An algorithmic score that predicts your grade does not orient students towards more productive reflection. Even if they are then directed toward a writing fellow, the discussion remains at the level of how to get a better grade which runs this risk of devolving into pleasing the rubric/algorithm.[3]

By privileging a narrow, predicted, and predictable range of outcomes, these sorts of initiatives distort the writing and thinking process as we wish to see it practiced in the wider world where rubrics don’t exit.

Students who are confined to large lectures will forever have to perform well inside the box, even as the box is enhanced with digital tools.

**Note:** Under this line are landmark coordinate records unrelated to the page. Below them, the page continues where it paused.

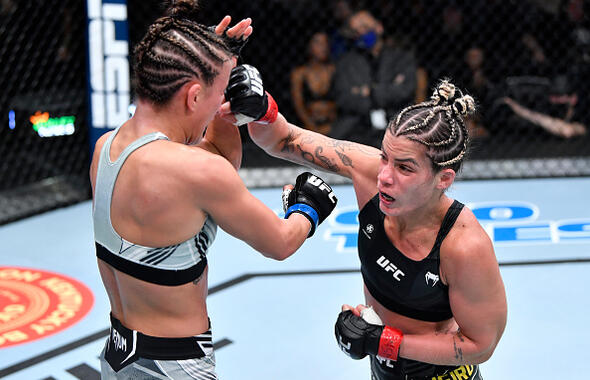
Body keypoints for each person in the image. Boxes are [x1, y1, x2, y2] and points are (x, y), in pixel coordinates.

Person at [89, 2, 337, 379]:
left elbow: (214, 161)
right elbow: (281, 242)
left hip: (118, 356)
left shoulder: (106, 148)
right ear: (191, 96)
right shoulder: (195, 172)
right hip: (174, 365)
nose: (220, 107)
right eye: (218, 96)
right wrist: (309, 207)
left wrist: (218, 67)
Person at [222, 75, 506, 379]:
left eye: (405, 167)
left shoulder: (464, 246)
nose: (384, 176)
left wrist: (383, 341)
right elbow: (284, 140)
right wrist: (261, 110)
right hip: (383, 368)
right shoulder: (370, 174)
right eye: (385, 157)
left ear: (444, 179)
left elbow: (481, 344)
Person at [331, 9, 416, 147]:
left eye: (365, 27)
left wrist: (368, 92)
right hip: (357, 127)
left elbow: (405, 91)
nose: (361, 33)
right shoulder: (345, 63)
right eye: (356, 31)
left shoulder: (401, 58)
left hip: (396, 122)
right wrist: (387, 89)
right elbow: (344, 98)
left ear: (379, 27)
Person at [290, 31, 337, 135]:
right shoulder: (299, 74)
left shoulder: (334, 70)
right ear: (309, 46)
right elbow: (298, 105)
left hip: (334, 126)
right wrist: (311, 126)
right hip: (309, 126)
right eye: (318, 43)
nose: (323, 47)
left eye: (325, 43)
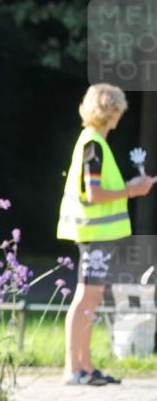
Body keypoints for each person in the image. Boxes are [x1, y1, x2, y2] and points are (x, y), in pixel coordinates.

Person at [57, 83, 157, 385]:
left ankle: (84, 366)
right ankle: (73, 369)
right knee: (86, 298)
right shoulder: (94, 146)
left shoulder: (93, 143)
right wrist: (132, 189)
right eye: (118, 110)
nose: (120, 116)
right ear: (111, 111)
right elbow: (94, 193)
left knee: (91, 298)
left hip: (97, 235)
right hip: (94, 235)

This is no different than K-12 students who are subjected to the kinds of standardized multiple-choice assessments that the M-Write algorithms and tools are meant to substitute for.

Right back where we started.

Rather than creating a “feedback loop” centering student learning around an algorithm, we should be seeking ways to empower students to make discoveries.

Now some of these discoveries may be ideas others have already “discovered.” Much of my writing about writing involves conceiving of something I think is “new” and discovering it is in reality quite well-established, but by uncovering these ideas for myself, they take far greater hold in my existing knowledge than if I’d been fed them by another. They also fuel an intrinsic drive that is far more potent and longer lasting than any external motivator.

This is why I prefer a writing process for students that privileges critical reflection over the kind of feedback loop M-Write appears to be working towards. Rather than acculturating students to a system that values scores and triggers an instructor (or tutor) intervention, critical reflection requires the students themselves to recognize when their own thinking is off track and seek remedy.

Critical reflection also scales at least as well as what M-Write is pursuing. In the end, you always need a well-trained instructor to help when needed, but M-Write already recognizes this fact.

On the whole, M-Write looks like an initiative that’s oriented around achievement (grades), but I’m not convinced that achievement and learning are synonyms in this context.


[1] My big picture worry is that this cycle is inevitable. The second a technology shows even limited promise (MOOCs…cough…cough), the monetizers promising disruption and the University of Everywhere arrive to ruin a good thing.

[2] It’s not lost on my that flying below the radar was my goal for my own large university educational experience, but this is exactly why I am troubled by enshrining such values in the digital university. It wasn’t a particularly good way to do college.

[3] The very best answers to a writing prompt, meaning the answers that both introduce new knowledge and provide a vehicle for the student to learn as much as possible, will always defy these algorithms because they are at least a little outside what’s been predicted.